The bow tie infusion

DFOF has been silent for some time. But a seismic event means that a post is mandatory.

Jason Corsello, HR technology expert and all round good fellow, donned a bow tie and wowed the crowds at the KI forum at the Chicago University Business School.  HR VPs were lining up for his autograph, several swooned.  DFOF managed to catch him for a photo.



DFOF notes that the bow tie should only be a tie yourself bow tie. A clip-on bow tie is resident evil. Jason used youtube to teach himself how to do the knot, social software in action.




The slightly eccentric knot adds to the charm. DFOF trusts that Jason will add to his collection. 

DFOF has written extensively about the bow-tie, but seeing it in practice is far better.

New blogger on the scene

I’m happy to share a new blog with my TalentedApps and DFoF friends.

My girlfriend Heather has started a fashion blog (I must say this is probably more for the girls…).

As has been well reported, in my world it takes a village and Fashion is one of the first areas that I’m always looking for help.  Heather has taken her advice to the inter-tubes offering great and practical tips to others.

I love her mission

High-heel wearing California Native who solemnly swears to make it her mission to find you something to wear that will earn you a compliMINT (or four).

I, for one, am a big fan of a compliment.

So, if you are interested in broadening out your blogroll consider giving Stylishmint a look.  You never know, you might learn something new and who doesn’t love that?

Recently on one of my travels while I was waiting at the gate for my flight home from Stockholm, this guy sat down opposite me. There was something about him which made me look up. A nerdy coolness. Geeky perfectionism if there is such a thing in fashion. (Or maybe it was just the red socks?)

His second hand or well used red leather attache with matching red socks.
The horn rimmed glasses.
The knitwear with the suit.
The suit jacket which was longer than the winter jacket he was wearing.
The colour of the winter jacket which wasn’t perfectly matching that of the suit or the sweater.
When he pulled out a 13,3″ MBP, I was in love.

I still cannot make up my mind if this is something he put together effortlessly, having done it like that his whole life, or if he actually spends time putting together a look. Wish I had gone over and talked to him, instead of just secretly shooting a picture with my iPhone.

DFOF is mildly irked

That he and his able band of geek  experts weren’t invited to cover the Crunchies from a fashion perspective. Perhaps we are too incisive, cutting edge and critical for the soft underbelly of silicon valley fashion? Last year we labelled it a sartorial wilderness.  Based on a browse through flickr, we see little evidence of improvement this year. A spotted waistcoat was about it. And when a Microsoft executive looks positively dapper then these are indeed trying times.

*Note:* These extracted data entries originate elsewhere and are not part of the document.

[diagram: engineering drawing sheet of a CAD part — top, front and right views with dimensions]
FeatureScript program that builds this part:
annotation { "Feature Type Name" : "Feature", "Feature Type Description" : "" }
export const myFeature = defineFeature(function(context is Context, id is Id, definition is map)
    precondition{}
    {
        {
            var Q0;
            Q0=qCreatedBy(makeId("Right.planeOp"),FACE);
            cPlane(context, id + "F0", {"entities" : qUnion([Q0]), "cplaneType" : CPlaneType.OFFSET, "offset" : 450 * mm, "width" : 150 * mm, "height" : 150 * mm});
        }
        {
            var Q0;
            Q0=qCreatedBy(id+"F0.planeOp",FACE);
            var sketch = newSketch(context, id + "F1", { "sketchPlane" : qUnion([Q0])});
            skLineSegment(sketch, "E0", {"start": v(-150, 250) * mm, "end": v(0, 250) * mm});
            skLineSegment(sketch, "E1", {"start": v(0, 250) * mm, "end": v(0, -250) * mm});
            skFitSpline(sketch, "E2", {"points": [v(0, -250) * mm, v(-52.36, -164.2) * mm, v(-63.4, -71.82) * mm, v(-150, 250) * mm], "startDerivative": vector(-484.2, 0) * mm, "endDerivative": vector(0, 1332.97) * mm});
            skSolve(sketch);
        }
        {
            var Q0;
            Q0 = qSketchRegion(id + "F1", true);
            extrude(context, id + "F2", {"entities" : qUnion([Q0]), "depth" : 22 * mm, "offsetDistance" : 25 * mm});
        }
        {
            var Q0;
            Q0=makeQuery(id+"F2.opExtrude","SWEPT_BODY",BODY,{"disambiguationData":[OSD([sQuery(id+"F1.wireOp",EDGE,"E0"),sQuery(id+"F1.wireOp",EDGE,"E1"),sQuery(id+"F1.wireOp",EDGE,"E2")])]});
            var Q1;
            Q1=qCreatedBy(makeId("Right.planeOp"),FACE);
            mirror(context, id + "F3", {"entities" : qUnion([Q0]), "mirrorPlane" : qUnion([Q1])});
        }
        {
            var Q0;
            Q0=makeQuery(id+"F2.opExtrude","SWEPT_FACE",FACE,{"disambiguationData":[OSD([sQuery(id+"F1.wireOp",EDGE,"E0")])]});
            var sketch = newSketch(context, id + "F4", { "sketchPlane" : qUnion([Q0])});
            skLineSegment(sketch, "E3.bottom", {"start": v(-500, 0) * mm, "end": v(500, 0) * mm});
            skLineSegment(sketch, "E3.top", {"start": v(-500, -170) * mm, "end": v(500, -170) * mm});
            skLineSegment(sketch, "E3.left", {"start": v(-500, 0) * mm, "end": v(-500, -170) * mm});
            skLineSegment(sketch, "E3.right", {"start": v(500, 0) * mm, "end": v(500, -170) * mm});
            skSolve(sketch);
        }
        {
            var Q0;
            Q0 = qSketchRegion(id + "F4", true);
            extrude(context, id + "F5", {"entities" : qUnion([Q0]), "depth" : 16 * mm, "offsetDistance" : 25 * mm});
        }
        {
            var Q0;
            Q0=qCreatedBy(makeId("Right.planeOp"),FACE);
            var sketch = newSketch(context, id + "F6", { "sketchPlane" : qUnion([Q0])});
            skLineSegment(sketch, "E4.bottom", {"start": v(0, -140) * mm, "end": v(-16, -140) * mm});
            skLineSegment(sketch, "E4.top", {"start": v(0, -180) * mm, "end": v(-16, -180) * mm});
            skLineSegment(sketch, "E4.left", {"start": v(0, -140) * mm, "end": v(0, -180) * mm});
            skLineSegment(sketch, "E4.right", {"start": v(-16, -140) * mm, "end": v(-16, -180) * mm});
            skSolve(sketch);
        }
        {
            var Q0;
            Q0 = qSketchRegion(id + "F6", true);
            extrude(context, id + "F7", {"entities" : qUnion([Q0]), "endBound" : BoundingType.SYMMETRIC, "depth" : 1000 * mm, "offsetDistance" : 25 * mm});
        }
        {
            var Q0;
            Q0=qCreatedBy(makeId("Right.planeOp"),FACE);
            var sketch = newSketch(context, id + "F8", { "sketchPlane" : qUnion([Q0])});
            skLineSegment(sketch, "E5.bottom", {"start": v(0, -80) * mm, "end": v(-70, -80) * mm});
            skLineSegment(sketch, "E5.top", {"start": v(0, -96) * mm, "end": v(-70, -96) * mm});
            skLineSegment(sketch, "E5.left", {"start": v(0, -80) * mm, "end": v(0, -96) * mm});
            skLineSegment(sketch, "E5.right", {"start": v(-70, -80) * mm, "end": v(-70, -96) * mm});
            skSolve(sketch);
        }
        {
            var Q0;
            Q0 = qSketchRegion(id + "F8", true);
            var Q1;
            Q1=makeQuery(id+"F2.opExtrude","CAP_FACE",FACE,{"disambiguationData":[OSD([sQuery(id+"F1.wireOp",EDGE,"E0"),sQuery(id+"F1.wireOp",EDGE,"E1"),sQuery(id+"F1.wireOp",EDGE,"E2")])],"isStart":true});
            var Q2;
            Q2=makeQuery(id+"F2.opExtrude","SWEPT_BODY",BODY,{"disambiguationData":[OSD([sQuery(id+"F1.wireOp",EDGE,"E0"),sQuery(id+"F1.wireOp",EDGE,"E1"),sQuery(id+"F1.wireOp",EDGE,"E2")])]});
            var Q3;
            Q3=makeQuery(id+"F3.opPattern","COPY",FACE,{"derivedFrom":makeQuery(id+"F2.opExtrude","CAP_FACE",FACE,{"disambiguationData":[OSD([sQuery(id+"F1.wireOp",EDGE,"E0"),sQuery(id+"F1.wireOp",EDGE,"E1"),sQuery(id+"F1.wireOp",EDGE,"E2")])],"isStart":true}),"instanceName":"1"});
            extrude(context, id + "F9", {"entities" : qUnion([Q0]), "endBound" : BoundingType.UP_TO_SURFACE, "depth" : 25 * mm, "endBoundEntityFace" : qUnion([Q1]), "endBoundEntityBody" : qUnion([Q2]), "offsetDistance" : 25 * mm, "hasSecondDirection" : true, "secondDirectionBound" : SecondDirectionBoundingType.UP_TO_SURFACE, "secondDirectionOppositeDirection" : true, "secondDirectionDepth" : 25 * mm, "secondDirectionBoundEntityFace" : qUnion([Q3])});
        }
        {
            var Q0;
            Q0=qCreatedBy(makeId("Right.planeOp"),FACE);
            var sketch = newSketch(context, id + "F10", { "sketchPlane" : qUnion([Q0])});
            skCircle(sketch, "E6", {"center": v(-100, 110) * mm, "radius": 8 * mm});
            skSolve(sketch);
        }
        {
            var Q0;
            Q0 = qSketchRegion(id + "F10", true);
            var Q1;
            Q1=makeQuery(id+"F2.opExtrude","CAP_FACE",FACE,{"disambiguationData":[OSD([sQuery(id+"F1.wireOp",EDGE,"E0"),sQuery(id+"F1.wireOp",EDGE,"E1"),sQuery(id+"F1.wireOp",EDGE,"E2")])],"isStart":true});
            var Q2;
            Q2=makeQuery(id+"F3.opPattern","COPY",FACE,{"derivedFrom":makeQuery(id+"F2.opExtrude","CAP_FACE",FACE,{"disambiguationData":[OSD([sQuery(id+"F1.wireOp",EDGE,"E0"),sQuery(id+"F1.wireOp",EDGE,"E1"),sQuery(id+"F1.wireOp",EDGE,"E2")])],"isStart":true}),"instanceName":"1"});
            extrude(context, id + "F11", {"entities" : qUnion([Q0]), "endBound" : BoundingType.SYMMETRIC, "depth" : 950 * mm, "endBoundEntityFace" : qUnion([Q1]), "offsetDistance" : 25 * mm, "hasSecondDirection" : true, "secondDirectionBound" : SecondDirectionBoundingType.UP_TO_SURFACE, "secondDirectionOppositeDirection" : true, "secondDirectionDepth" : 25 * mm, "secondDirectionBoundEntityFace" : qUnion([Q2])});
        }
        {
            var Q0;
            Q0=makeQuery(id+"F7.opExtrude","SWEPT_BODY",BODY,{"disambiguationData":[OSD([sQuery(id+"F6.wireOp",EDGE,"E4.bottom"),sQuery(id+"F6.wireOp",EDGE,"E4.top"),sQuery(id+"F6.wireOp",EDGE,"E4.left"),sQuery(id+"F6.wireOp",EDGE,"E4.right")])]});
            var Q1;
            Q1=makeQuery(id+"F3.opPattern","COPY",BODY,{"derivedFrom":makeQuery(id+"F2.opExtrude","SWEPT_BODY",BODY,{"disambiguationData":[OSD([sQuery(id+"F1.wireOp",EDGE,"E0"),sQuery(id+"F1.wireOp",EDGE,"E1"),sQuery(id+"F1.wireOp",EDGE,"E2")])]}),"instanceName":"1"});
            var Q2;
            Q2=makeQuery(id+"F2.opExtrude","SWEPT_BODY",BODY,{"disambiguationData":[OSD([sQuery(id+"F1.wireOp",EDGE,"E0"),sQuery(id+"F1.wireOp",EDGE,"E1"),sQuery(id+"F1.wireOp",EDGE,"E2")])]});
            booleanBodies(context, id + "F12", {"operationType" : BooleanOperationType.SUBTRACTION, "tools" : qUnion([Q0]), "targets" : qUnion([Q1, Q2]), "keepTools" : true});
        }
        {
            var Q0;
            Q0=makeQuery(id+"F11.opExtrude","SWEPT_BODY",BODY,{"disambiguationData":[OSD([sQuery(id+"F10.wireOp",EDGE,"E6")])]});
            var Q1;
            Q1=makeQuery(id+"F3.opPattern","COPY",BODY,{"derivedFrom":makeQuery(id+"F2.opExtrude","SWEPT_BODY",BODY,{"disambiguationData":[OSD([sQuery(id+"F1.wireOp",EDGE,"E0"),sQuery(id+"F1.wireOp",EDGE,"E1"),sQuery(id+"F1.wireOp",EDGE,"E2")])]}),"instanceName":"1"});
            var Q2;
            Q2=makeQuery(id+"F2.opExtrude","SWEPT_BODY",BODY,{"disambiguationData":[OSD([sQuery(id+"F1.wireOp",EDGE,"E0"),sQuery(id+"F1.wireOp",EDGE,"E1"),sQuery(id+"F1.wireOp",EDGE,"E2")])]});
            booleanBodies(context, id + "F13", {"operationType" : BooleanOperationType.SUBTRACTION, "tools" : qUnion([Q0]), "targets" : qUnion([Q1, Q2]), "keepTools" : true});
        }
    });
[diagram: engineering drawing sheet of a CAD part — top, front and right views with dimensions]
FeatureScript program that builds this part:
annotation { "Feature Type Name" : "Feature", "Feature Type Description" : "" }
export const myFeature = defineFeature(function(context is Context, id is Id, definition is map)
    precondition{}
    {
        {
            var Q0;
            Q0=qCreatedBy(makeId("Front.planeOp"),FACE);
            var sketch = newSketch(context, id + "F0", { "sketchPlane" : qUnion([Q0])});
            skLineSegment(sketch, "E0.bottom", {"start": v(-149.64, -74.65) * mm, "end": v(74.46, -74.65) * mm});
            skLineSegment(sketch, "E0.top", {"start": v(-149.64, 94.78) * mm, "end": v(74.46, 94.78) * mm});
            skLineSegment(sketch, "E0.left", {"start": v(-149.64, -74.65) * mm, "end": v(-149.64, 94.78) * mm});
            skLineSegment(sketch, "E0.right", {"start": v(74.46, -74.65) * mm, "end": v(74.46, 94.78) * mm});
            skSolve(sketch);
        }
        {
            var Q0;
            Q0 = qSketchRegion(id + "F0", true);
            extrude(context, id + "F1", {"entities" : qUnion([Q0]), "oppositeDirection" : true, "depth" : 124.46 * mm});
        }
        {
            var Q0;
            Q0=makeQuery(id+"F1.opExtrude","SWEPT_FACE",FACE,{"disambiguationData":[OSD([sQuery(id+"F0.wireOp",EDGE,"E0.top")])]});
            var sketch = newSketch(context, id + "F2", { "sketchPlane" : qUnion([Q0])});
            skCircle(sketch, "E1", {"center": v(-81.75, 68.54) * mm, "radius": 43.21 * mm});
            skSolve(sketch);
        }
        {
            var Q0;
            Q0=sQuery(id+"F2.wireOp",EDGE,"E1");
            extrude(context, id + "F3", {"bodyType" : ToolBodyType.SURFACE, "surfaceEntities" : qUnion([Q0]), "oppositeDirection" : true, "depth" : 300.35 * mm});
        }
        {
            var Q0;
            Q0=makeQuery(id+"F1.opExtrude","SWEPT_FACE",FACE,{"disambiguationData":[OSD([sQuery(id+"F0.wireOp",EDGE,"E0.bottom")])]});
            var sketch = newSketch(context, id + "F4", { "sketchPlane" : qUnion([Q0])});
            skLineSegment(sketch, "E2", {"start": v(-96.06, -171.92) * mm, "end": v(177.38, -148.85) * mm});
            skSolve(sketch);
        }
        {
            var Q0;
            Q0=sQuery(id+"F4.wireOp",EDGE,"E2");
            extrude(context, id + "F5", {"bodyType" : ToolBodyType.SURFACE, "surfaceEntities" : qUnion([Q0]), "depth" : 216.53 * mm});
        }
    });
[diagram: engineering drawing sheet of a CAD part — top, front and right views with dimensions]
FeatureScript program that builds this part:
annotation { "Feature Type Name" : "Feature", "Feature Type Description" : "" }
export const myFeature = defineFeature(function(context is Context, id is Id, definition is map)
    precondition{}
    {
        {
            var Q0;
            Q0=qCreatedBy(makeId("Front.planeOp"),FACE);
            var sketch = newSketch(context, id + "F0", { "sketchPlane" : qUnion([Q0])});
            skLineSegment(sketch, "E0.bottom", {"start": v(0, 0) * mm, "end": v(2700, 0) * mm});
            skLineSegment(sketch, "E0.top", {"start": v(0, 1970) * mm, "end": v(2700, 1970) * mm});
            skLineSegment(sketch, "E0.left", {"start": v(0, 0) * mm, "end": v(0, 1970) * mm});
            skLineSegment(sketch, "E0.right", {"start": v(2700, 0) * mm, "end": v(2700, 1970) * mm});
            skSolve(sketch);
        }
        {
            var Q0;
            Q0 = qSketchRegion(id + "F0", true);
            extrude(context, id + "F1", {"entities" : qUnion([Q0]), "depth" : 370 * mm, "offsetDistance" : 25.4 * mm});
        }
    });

image   Even though Hugh wasn’t there, and this cartoon was drawn before the event, he managed to capture its essence. That is genius. We note that in true 2.0 style some folks have a business doing a geek fashion blog combined with some sort of online shop thingy. It is called hiscatalog.com DFOF wishes them luck.  They have written very kind things about the award winners in the hope that people will click on the pictures and buy the clothes.

Best Dressed at Le Web

Marissa Mayer from Google gets the vote for me. Black, grey and grey combo whilst Loic went for the velvet jacket approach. Most of us were wearing overcoats, scarves and anything than offered warmth in the cavernous ex morgue.

David Galbraith’s post at GigaOm captured the mood and fashion nicely – lots of French folks taking inspiration from Zoolander for their outfits.

photo credit xtof

Microsoft and fashion

Occasional DFOF contributor Steve Clayton alerted us to the Microsoft foray into apparel, and it has been covered by the broader fashion blogosphere. and tech types too.

DFOF supposes that if Camel and Caterpillar can be used to sell clothing, then why not other brands? There are enough geeks out there would would like to own t-shirts with DOS on them. DFOF can think of several of his friends who would love one. 



Microsoft is having some fun with this.


DFOF reckons that Microsoft would be best keeping this to tee-shirts. The brand would be a flop in the undergarment department.